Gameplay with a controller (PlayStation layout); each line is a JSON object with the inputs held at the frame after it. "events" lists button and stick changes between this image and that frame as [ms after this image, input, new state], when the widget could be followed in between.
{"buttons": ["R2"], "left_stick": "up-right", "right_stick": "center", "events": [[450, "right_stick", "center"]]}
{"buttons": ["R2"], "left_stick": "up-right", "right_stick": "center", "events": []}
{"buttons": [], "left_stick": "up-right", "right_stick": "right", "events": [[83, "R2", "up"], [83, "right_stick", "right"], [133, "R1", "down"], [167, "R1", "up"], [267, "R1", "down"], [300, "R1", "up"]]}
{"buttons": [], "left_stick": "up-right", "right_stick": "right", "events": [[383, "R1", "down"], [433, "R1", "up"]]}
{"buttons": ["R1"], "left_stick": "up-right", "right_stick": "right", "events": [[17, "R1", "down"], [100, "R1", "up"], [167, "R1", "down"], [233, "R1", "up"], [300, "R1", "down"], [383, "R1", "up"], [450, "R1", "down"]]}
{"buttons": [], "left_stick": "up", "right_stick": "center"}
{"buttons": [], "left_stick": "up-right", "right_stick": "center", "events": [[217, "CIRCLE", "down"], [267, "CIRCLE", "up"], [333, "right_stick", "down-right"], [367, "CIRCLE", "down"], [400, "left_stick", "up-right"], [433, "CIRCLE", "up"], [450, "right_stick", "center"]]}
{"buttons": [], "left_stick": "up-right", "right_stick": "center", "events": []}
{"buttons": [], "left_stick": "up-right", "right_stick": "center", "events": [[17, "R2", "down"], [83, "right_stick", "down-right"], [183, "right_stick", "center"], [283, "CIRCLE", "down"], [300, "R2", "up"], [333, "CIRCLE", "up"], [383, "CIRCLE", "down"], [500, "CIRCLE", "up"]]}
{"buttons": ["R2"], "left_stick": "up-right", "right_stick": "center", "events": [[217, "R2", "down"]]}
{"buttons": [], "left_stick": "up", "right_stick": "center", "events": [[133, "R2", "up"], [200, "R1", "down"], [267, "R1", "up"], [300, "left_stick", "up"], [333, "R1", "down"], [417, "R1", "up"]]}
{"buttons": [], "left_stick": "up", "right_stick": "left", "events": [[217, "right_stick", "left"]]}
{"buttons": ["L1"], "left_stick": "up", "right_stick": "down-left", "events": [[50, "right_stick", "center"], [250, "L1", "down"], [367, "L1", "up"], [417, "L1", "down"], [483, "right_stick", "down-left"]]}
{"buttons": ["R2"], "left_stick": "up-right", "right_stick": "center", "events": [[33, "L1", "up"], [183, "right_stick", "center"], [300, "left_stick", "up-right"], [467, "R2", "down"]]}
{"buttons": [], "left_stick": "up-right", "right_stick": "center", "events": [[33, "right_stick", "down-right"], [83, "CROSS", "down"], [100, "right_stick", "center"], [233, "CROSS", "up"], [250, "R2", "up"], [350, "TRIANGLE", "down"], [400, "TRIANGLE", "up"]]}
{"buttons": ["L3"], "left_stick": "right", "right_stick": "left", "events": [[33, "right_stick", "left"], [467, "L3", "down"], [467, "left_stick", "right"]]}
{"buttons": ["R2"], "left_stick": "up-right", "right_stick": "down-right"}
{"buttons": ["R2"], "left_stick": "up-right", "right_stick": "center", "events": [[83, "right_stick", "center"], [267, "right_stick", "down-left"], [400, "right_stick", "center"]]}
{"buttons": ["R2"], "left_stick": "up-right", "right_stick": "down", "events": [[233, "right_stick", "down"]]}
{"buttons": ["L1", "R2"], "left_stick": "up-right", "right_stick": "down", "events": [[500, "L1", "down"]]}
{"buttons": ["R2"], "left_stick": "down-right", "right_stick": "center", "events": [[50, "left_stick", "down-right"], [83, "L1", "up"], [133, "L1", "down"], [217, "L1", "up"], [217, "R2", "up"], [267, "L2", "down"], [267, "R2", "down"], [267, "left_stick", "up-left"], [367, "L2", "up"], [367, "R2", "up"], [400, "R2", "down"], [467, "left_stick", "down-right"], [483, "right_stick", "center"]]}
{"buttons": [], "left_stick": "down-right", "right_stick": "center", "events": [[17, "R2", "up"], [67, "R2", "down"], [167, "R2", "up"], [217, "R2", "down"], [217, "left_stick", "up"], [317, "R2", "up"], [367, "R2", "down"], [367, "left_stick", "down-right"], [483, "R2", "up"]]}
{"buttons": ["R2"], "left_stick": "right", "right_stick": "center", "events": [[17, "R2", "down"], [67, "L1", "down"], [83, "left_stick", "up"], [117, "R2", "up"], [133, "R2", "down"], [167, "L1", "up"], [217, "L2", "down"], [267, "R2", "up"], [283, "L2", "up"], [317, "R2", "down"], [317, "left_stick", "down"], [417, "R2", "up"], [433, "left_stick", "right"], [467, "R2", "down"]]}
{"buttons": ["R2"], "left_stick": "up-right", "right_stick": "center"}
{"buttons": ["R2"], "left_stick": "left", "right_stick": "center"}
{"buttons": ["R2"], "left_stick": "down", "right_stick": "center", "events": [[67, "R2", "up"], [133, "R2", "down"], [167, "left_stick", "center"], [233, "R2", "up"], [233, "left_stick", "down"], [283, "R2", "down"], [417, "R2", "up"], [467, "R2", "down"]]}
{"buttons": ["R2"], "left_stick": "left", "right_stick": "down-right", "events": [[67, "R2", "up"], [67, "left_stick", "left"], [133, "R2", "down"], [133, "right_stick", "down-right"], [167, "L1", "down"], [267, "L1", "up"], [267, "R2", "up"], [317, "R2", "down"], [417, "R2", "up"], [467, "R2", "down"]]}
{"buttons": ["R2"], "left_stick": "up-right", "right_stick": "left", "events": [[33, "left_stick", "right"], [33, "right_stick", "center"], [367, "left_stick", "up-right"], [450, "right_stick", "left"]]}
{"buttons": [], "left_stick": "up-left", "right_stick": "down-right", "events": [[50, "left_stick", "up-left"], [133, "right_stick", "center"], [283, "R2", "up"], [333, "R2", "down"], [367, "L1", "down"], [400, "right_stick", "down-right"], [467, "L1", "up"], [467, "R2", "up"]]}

########

* [Exercise goal] Where a line of the entries above holds the word "CIRCLE", return that line.

* [Reply to the exercise]
{"buttons": [], "left_stick": "up-right", "right_stick": "center", "events": [[217, "CIRCLE", "down"], [267, "CIRCLE", "up"], [333, "right_stick", "down-right"], [367, "CIRCLE", "down"], [400, "left_stick", "up-right"], [433, "CIRCLE", "up"], [450, "right_stick", "center"]]}
{"buttons": [], "left_stick": "up-right", "right_stick": "center", "events": [[17, "R2", "down"], [83, "right_stick", "down-right"], [183, "right_stick", "center"], [283, "CIRCLE", "down"], [300, "R2", "up"], [333, "CIRCLE", "up"], [383, "CIRCLE", "down"], [500, "CIRCLE", "up"]]}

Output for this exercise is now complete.